Son zamanda sayıları hızla artan, sürdürülebilir yaşam adı altında paylaşımlar yapan sosyal medya hesapları çıkıyor karşımıza sık sık. Metal pipetlerle hazırlanmış havalı bir smoothie, avokadoların sarılı olduğu balmumu paketler, açık raflarda sergilenen, üzerleri tebeşir etiketli tahıl kavanozları ile dolu devasa bir mutfak. Soluk bir filtre ile pastoral bir hava verilmiş güzel bir Instagram fotoğrafı oluşturabilir tüm bu sıraladıklarım. Sürdürülebilir bir yaşam sürdüğünü iddia eden blog yazarları, Instagram için her gün estetik fotoğraflar ortaya çıkarma kaygısı ile aslında sürdürülebilir yaşamla hiç de alakası olmayan materyalist bir dünya yaratıyorlar farkında olmadan. Gerçek dünyanın büyütecinden bakıldığında, bu doğal görünümlü ama ‘sıfır atık’ uğruna tonlarca para harcanmış araç gereçlerin çok büyük bir kısmına hiç de gerek yok aslında. Dışarıdan bakarak, kısacası bu hesapların takipçisi olarak sıfır atığı hayatlarında uygulamak isteyen kişilere ise hiç de gerçekçi olmayan bir sürdürülebilir yaşam resmi çizilmiş oluyor. Doğal olarak bu kişiler de yanlış bir algıya kapılıyor: “Sürdürülebilir yaşam pahalıdır.”

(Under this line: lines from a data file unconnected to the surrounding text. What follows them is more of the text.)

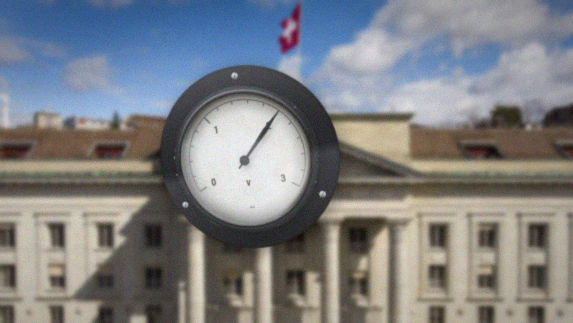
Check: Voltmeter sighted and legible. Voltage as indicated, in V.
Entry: 2 V
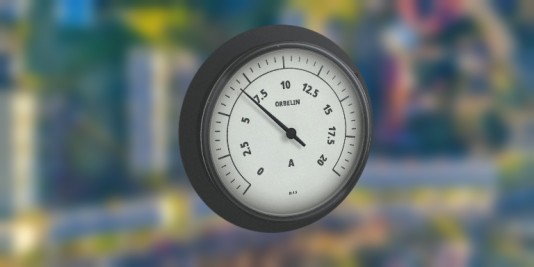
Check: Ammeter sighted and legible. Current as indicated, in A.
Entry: 6.75 A
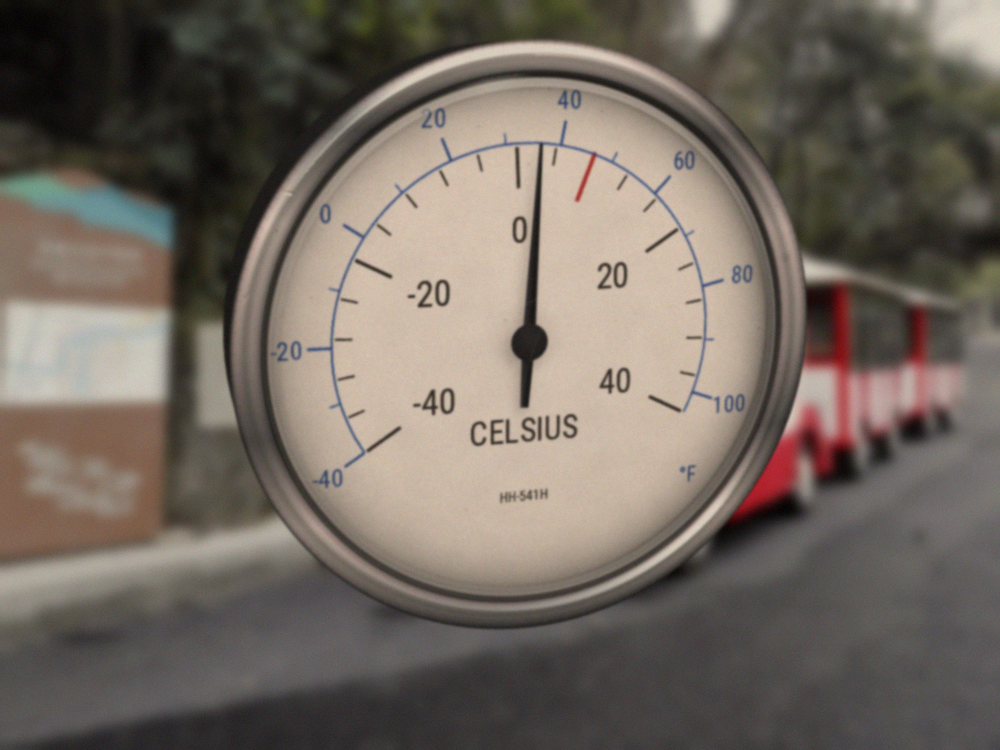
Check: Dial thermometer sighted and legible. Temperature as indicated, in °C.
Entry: 2 °C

Evet, o bloglarda gördüğünüz paslanmaz çelik bardaklar, yemek kapları, ‘doğa dostu’ temizlik ürünleri ve aklınıza gelebilecek birçok şeyin sofistike, sürdürülebilir hali için tonlarca para harcayacabilirsiniz, ancak sürdürülebilir yaşamınız, maddi olarak hiç de sürdürülebilir olmaz. Gerçek bir ‘sıfır atık’ algısı tüm bu şaa şanın uzağında, tam aksine var olanla basit çözümler yaratmaktan ibaret. Aslında bu yaşam tarzını çok da uzaklarda aramamak gerekiyor, uzun yıllar boyu anneannelerimiz, hatta bizler bu şekilde yaşadık. Kültürümüzün bir parçası olan israf etmeme yaklaşımı ile yakın zamana kadar oldukça sürdürülebilir bir yaşam sürdürüyorduk. Yiyecek artıkları çabucak bir sebze çorbasına dönüşür, sirke gayet etkili bir temizlik malzemesi olur, dolaplar dolusu kıyafet satın alınmaz, eldeki tüm eşyalar uzun yıllar boyunca kullanılırdı.

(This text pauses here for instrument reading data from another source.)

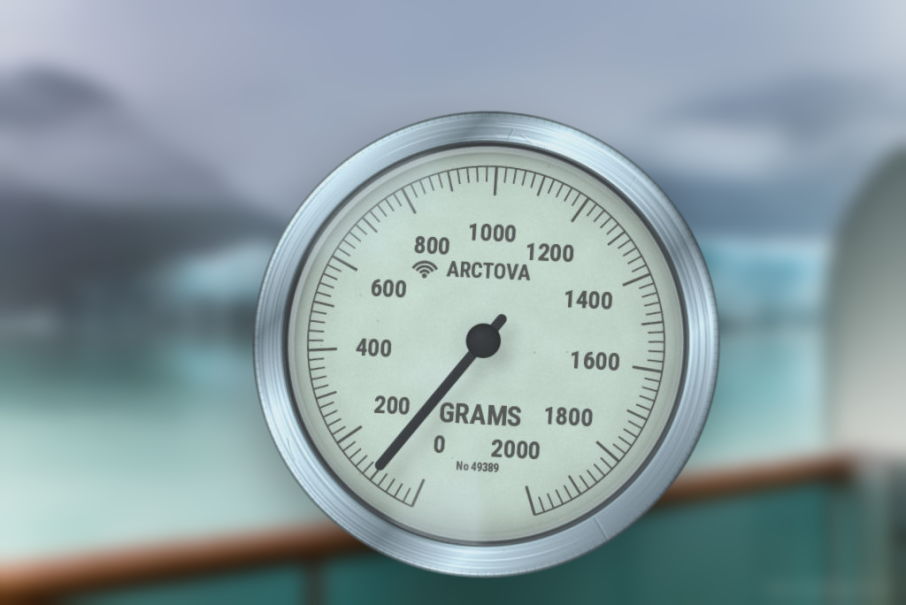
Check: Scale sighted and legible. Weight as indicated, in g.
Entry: 100 g
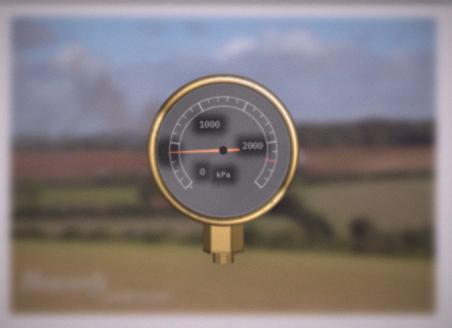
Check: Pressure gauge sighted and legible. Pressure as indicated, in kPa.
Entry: 400 kPa
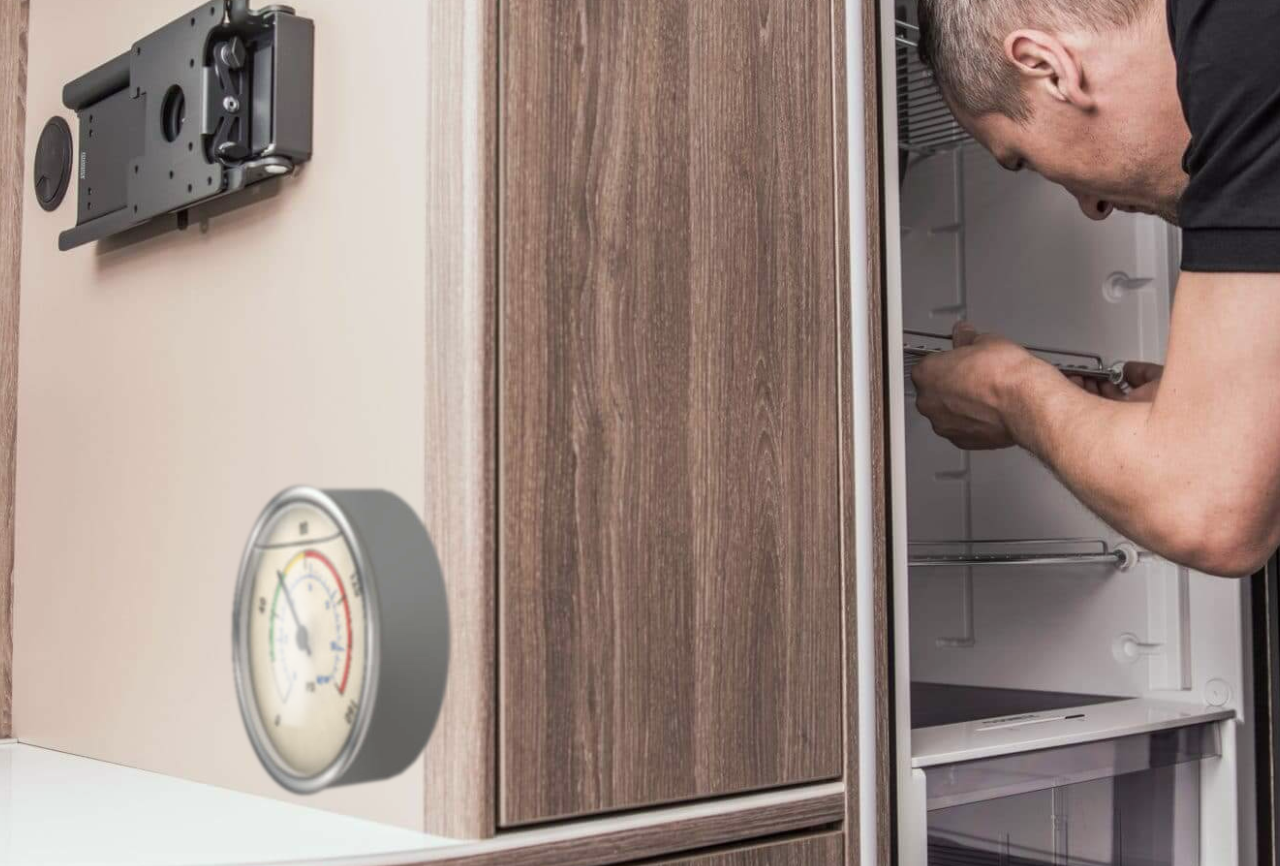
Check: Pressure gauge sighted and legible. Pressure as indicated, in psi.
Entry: 60 psi
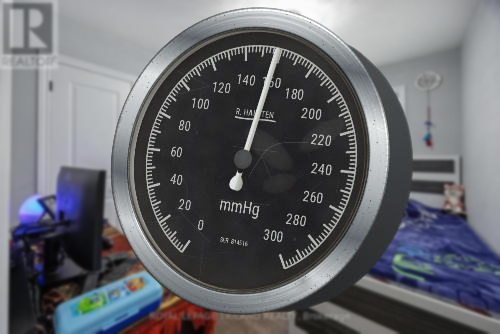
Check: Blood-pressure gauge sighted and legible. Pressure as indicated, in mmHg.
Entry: 160 mmHg
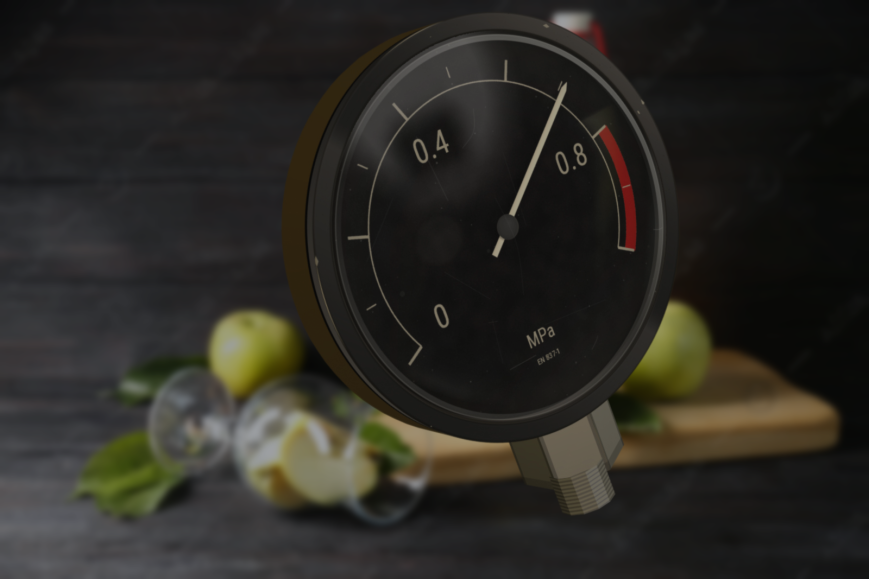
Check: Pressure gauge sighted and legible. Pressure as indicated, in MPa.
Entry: 0.7 MPa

Sahip olduğumuzun üzerine daha fazlasını eklememize gerek yok, evet, ama aynı zamanda var olanları da atacak değiliz. Plastiğe karşı açılan savaşta tabi ki elimizden geleni yapacağız, ancak bir anda düşman kesilip evinizdeki plastik ürünleri çöpe atmanıza da gerek yok. Var olanları uzun süre kullanmaya, yeniden işlevlendirmeye, zamanlarını dolduklarında doğru şekilde geri dönüştürüldüklerinden emin olmaya çalışmalısınız. Yeni bir şey satın alacağınızda ise bu sefer gerçekten plastiğin alternatiflerine yönelmekte fayda var, cam, ahşap gibi birçok seçenek bulunuyor. Genel anlamda var olan yaşam tarzımızın değişim gerektiren tarafı, tüketim alışkanlıklarımız. Yeni bir şey almadan önce iki defa düşünmek, o ürüne gerçekten ihtiyaç duyup duyulmadığını değerlendirmek ve gerekli değilse satın almamak, ya da almamız gerekiyorsa da çevre için daha zararsız seçeneklere yönelmek, sonunda daha az atığın oluşmasını sağlayacaktır. Zaten bu şekilde harcamalarımız büyük ölçüde azalacak ve sürdürülebilir yaşamın sanıldığı gibi pahalı olmadığı, hatta doğru şekilde uygulandığında tasarruf sağlayacağı ortaya çıkacaktır.
Uzun lafın kısası, gerçek bir sıfır atık yaşam zaten ‘sıfır’ atık değildir, olabildiğince az, sıfıra yakın atık meydana getirmektir. Az harcamak, az tüketmek, az israf etmektir. Bu yüzden de, sürdürülebilir yaşam pahalı değildir! Olmamalıdır. Eğer öyleyse, bilin ki bir yerlerde yanlış yapılıyordur.